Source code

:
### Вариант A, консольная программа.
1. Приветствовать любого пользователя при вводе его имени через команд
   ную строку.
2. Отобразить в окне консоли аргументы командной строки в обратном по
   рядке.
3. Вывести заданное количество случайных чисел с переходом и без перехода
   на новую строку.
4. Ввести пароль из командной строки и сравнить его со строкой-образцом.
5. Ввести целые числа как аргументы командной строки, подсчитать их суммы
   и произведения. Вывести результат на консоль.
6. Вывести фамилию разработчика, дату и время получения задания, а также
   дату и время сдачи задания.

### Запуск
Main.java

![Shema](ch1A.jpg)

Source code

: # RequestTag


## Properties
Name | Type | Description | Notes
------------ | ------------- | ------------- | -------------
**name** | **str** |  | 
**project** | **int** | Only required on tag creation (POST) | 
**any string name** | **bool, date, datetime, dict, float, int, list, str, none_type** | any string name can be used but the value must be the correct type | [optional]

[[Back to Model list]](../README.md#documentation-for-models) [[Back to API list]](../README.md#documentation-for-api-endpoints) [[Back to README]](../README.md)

Your instructions :: Print the lines of the records verbatim, starting at the line containing "## Properties" and ending at the line containing "creation (POST) |", both included.

Task answer ::
## Properties
Name | Type | Description | Notes
------------ | ------------- | ------------- | -------------
**name** | **str** |  | 
**project** | **int** | Only required on tag creation (POST) | 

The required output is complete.